[Collected data entries]
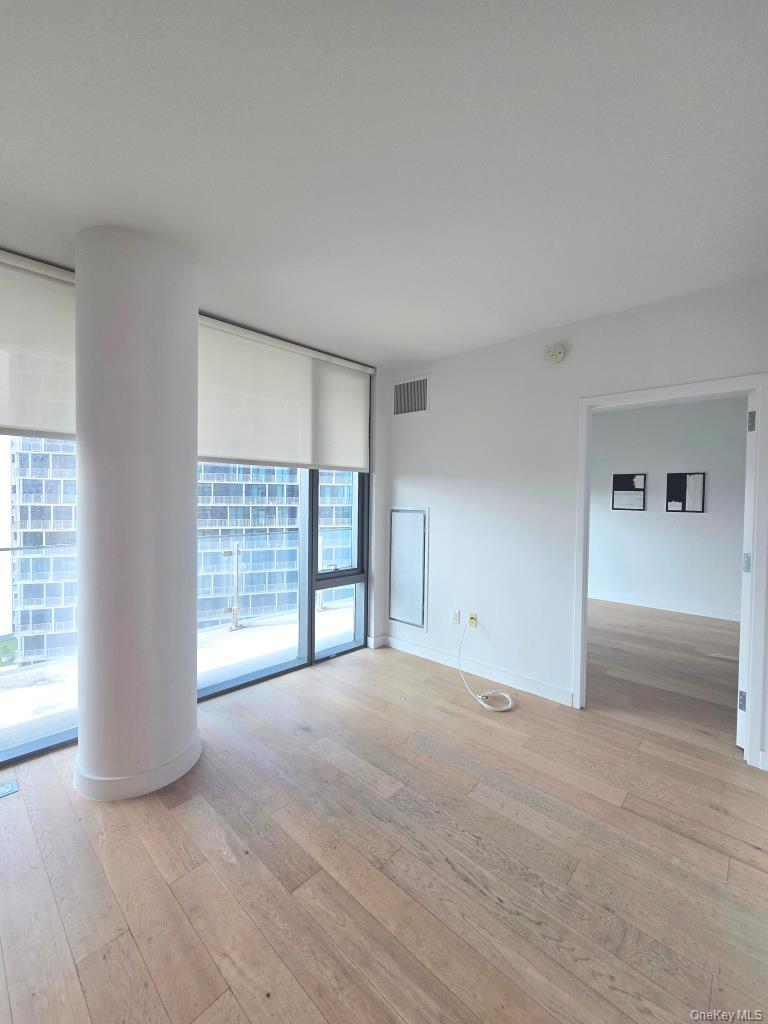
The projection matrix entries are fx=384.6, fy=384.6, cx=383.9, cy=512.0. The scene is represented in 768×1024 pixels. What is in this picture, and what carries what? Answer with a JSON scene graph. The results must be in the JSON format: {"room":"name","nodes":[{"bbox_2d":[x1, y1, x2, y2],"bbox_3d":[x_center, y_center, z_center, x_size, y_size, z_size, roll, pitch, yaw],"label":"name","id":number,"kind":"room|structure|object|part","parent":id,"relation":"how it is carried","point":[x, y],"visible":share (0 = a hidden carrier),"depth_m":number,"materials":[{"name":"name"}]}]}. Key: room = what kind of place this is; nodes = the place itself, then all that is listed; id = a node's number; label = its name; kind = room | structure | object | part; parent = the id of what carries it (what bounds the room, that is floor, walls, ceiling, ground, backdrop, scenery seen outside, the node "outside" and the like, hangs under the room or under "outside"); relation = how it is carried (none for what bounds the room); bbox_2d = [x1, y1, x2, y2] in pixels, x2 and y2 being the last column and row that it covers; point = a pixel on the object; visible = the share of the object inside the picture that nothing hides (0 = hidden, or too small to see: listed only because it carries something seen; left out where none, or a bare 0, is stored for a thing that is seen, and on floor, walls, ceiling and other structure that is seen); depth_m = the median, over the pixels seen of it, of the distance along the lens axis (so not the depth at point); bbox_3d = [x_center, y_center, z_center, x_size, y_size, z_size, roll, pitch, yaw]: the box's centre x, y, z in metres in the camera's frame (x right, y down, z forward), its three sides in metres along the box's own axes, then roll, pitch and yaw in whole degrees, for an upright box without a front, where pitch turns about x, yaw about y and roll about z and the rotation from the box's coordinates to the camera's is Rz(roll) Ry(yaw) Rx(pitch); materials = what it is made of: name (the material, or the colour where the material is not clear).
{"room":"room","nodes":[
{"label":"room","id":0,"kind":"room"},
{"bbox_2d":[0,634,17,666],"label":"trees","id":1,"kind":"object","parent":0,"point":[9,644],"visible":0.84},
{"bbox_2d":[0,247,377,771],"bbox_3d":[-1.647,-0.037,2.333,0.194,2.646,4.507,2,2,42],"label":"window wall","id":2,"kind":"structure","parent":0,"point":[311,624],"depth_m":3.10,"materials":[{"name":"clear glass"}]},
{"bbox_2d":[0,249,75,437],"bbox_3d":[-2.060,-0.836,1.635,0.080,0.875,1.577,2,2,42],"label":"roller blind","id":3,"kind":"object","parent":2,"relation":"attached to","point":[51,427],"visible":0.85,"depth_m":1.94,"materials":[{"name":"white fabric"}]},
{"bbox_2d":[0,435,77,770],"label":"window","id":4,"kind":"structure","parent":2,"relation":"in","point":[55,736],"depth_m":2.02,"materials":[{"name":"clear glass"}]},
{"bbox_2d":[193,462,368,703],"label":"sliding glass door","id":5,"kind":"structure","parent":2,"relation":"in","point":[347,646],"depth_m":3.14,"materials":[{"name":"glass"}]},
{"bbox_2d":[196,315,371,472],"bbox_3d":[-0.701,-0.815,3.003,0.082,0.969,1.588,2,2,42],"label":"roller blind","id":6,"kind":"object","parent":2,"relation":"attached to","point":[258,457],"visible":0.93,"depth_m":2.87,"materials":[{"name":"white fabric"}]},
{"bbox_2d":[0,0,767,365],"bbox_3d":[-0.110,-1.274,0.750,4.567,0.122,5.677,2,2,42],"label":"ceiling","id":7,"kind":"structure","parent":0,"point":[553,313],"depth_m":1.31,"materials":[{"name":"white paint"}]},
{"bbox_2d":[0,605,767,1023],"bbox_3d":[0.729,1.397,1.678,5.086,0.126,8.592,2,2,42],"label":"floor","id":8,"kind":"structure","parent":0,"point":[167,818],"depth_m":1.48,"materials":[{"name":"brown wood"}]},
{"bbox_2d":[0,779,19,797],"bbox_3d":[-1.850,1.300,1.739,0.117,0.007,0.268,2,2,42],"label":"floor outlet","id":9,"kind":"object","parent":8,"relation":"in","point":[7,788],"visible":0.97,"depth_m":1.81,"materials":[{"name":"metal"}]},
{"bbox_2d":[72,224,198,801],"bbox_3d":[-1.248,0.011,1.957,0.554,2.631,0.533,2,2,42],"label":"column","id":10,"kind":"structure","parent":8,"relation":"on","point":[193,687],"depth_m":1.74,"materials":[{"name":"white paint"}]},
{"bbox_2d":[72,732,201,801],"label":"column baseboard","id":11,"kind":"structure","parent":10,"relation":"attached to","point":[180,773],"depth_m":1.79,"materials":[{"name":"white paint"}]},
{"bbox_2d":[456,621,515,712],"bbox_3d":[0.725,1.094,2.842,0.373,0.453,0.562,0,2,-21],"label":"cable","id":12,"kind":"object","parent":8,"relation":"on","point":[484,704],"visible":1,"depth_m":2.73,"materials":[{"name":"white plastic"}]},
{"bbox_2d":[376,274,767,772],"bbox_3d":[1.417,0.005,2.536,3.785,2.620,0.132,2,2,42],"label":"right wall","id":13,"kind":"structure","parent":0,"point":[501,345],"depth_m":2.80,"materials":[{"name":"white paint"}]},
{"bbox_2d":[388,507,428,628],"bbox_3d":[0.203,0.485,3.547,0.437,1.079,0.019,2,2,42],"label":"access panel","id":14,"kind":"object","parent":13,"relation":"in","point":[410,620],"visible":0.99,"depth_m":3.53,"materials":[{"name":"white"}]},
{"bbox_2d":[393,376,429,416],"bbox_3d":[0.235,-1.044,3.476,0.377,0.330,0.013,2,2,42],"label":"air vent","id":15,"kind":"object","parent":13,"relation":"attached to","point":[397,388],"visible":1,"depth_m":3.47,"materials":[{"name":"metal"}]},
{"bbox_2d":[451,608,460,623],"bbox_3d":[0.594,0.868,3.207,0.071,0.116,0.009,2,2,42],"label":"wall socket","id":16,"kind":"object","parent":13,"relation":"attached to","point":[454,618],"visible":0.99,"depth_m":3.20,"materials":[{"name":"white plastic"}]},
{"bbox_2d":[467,612,477,627],"bbox_3d":[0.705,0.872,3.097,0.071,0.115,0.015,2,2,42],"label":"wall socket","id":17,"kind":"object","parent":13,"relation":"attached to","point":[473,616],"visible":0.95,"depth_m":3.09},
{"bbox_2d":[375,631,574,707],"bbox_3d":[0.658,1.237,3.135,1.773,0.102,0.015,2,2,42],"label":"baseboard","id":18,"kind":"structure","parent":13,"relation":"attached to","point":[401,644],"depth_m":3.01,"materials":[{"name":"white paint"}]},
{"bbox_2d":[545,344,564,363],"bbox_3d":[1.168,-1.093,2.638,0.129,0.129,0.041,2,2,42],"label":"smoke detector","id":19,"kind":"object","parent":13,"relation":"attached to","point":[555,353],"visible":0.98,"depth_m":2.62,"materials":[{"name":"white plastic"}]},
{"bbox_2d":[575,373,767,768],"bbox_3d":[1.712,0.316,2.347,0.931,2.060,0.163,2,2,42],"label":"door frame","id":20,"kind":"structure","parent":13,"relation":"in","point":[750,741],"depth_m":2.10,"materials":[{"name":"white paint"}]},
{"bbox_2d":[736,393,754,752],"bbox_3d":[2.306,0.333,2.362,0.850,1.977,0.137,0,2,-37],"label":"door","id":21,"kind":"structure","parent":20,"relation":"attached to","point":[743,637],"depth_m":2.09,"materials":[{"name":"white paint"}]},
{"bbox_3d":[1.997,1.054,2.157,0.031,0.099,0.029,0,2,-37],"label":"hinge","id":22,"kind":"part","parent":21,"relation":"part of","materials":[{"name":"silver metal"}]},
{"bbox_3d":[1.986,0.285,2.114,0.030,0.103,0.029,0,2,-37],"label":"hinge","id":23,"kind":"part","parent":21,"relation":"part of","materials":[{"name":"silver metal"}]},
{"bbox_3d":[2.003,-0.485,2.107,0.026,0.101,0.029,0,2,-37],"label":"hinge","id":24,"kind":"part","parent":21,"relation":"part of","materials":[{"name":"silver metal"}]},
{"bbox_2d":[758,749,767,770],"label":"baseboard","id":25,"kind":"structure","parent":13,"relation":"attached to","point":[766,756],"depth_m":1.98,"materials":[{"name":"white paint"}]},
{"bbox_2d":[586,394,746,619],"bbox_3d":[3.694,-0.066,4.989,3.821,2.670,0.134,2,2,42],"label":"far room wall","id":26,"kind":"structure","parent":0,"point":[631,590],"depth_m":4.95,"materials":[{"name":"white paint"}]},
{"bbox_2d":[612,472,646,510],"bbox_3d":[3.262,-0.277,5.129,0.345,0.492,0.026,2,2,42],"label":"picture","id":27,"kind":"object","parent":26,"relation":"attached to","point":[623,485],"visible":0.99,"depth_m":5.12,"materials":[{"name":"black"}]},
{"bbox_2d":[589,588,738,624],"bbox_3d":[3.772,1.216,4.836,3.422,0.107,0.018,2,2,42],"label":"baseboard","id":28,"kind":"structure","parent":26,"relation":"attached to","point":[680,609],"depth_m":4.96,"materials":[{"name":"white paint"}]},
{"bbox_2d":[666,472,706,512],"bbox_3d":[3.719,-0.249,4.755,0.366,0.490,0.026,2,2,42],"label":"picture","id":29,"kind":"object","parent":26,"relation":"attached to","point":[682,485],"visible":0.99,"depth_m":4.75,"materials":[{"name":"black"}]},
{"label":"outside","id":30,"kind":"structure","parent":0,"visible":0},
{"bbox_2d":[0,598,356,750],"bbox_3d":[-1.868,1.432,3.073,1.402,0.295,7.787,2,2,42],"label":"balcony floor","id":31,"kind":"structure","parent":30,"point":[51,667],"depth_m":3.22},
{"bbox_2d":[0,524,355,659],"bbox_3d":[-2.359,0.787,3.513,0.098,1.030,8.446,2,2,42],"label":"balcony railing","id":32,"kind":"object","parent":31,"relation":"on","point":[321,605],"visible":0.58,"depth_m":4.10,"materials":[{"name":"metal"}]},
{"bbox_2d":[8,441,351,664],"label":"apartment building","id":33,"kind":"structure","parent":30,"point":[26,543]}
]}

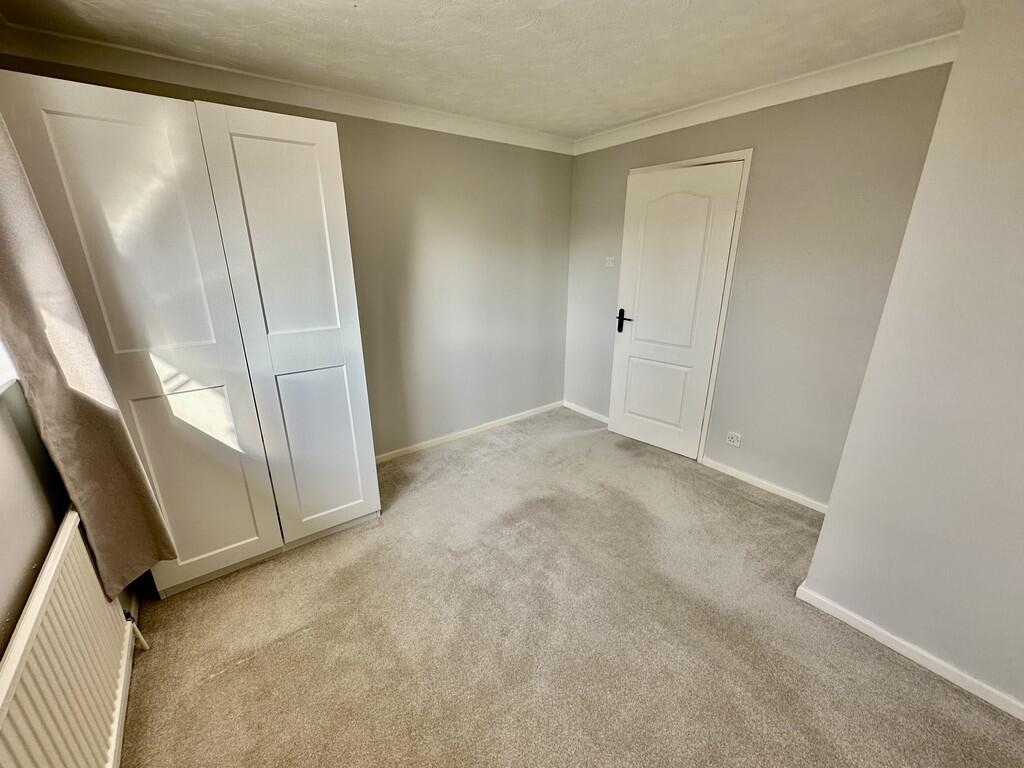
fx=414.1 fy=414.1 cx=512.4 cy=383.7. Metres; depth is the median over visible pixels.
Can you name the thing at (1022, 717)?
baseboard
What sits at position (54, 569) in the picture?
radiator
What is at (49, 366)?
curtain
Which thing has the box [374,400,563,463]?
baseboard
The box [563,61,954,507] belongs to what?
door wall
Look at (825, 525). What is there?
right wall
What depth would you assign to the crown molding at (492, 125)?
2.13 m
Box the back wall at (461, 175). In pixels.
[0,46,570,456]
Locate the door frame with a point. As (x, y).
(711, 394)
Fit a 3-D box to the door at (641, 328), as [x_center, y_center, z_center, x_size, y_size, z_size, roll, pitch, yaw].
[1.132,-0.467,3.108,0.766,2.044,0.103,17,24,41]
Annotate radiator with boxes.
[0,507,144,767]
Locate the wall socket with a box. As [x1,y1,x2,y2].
[726,430,741,446]
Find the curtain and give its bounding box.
[0,104,173,600]
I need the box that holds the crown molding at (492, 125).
[0,21,574,154]
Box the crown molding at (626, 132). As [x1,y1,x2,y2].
[571,33,956,154]
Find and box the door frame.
[621,149,752,462]
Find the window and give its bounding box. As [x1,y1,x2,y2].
[0,340,18,393]
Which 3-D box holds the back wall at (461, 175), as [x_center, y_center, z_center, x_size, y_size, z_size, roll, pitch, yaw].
[-0.819,-0.619,3.039,3.660,2.408,0.175,-13,23,-36]
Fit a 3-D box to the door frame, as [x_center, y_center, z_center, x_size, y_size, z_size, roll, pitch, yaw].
[1.224,-0.517,3.169,0.159,2.113,0.892,-13,23,-36]
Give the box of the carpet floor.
[116,406,1023,767]
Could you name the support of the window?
in the left wall
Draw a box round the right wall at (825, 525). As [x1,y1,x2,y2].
[800,0,1023,716]
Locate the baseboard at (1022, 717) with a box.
[796,583,1023,720]
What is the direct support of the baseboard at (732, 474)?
attached to the door wall at (762, 164)
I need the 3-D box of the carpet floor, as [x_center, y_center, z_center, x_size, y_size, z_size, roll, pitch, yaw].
[0.219,1.103,1.761,3.586,0.108,4.337,-13,23,-36]
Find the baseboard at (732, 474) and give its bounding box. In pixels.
[697,455,830,514]
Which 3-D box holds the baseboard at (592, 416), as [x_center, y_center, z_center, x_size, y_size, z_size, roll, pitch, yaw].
[0.764,0.293,3.950,0.015,0.073,0.803,-13,23,-36]
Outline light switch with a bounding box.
[604,256,614,267]
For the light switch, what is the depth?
3.46 m
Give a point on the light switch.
(609, 263)
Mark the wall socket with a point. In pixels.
(734, 439)
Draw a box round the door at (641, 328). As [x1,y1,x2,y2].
[608,160,743,458]
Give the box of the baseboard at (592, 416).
[564,401,609,423]
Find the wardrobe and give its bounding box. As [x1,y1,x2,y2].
[0,70,379,599]
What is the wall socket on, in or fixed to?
attached to the door wall at (762, 164)
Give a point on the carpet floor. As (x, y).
(289, 646)
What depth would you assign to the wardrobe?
1.78 m
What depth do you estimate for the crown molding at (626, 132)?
2.26 m
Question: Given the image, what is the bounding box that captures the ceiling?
[1,0,974,140]
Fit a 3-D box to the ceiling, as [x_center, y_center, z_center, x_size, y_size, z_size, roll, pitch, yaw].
[0.273,-1.341,1.156,3.533,0.118,4.091,-13,23,-36]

Task brief:
A reply should hold exactly the lines from the one containing "Question: Given the" through the end of the data above, nothing more.

Result for this exercise:
Question: Given the image, what is the bounding box that captures the ceiling?
[1,0,974,140]
Fit a 3-D box to the ceiling, as [x_center, y_center, z_center, x_size, y_size, z_size, roll, pitch, yaw].
[0.273,-1.341,1.156,3.533,0.118,4.091,-13,23,-36]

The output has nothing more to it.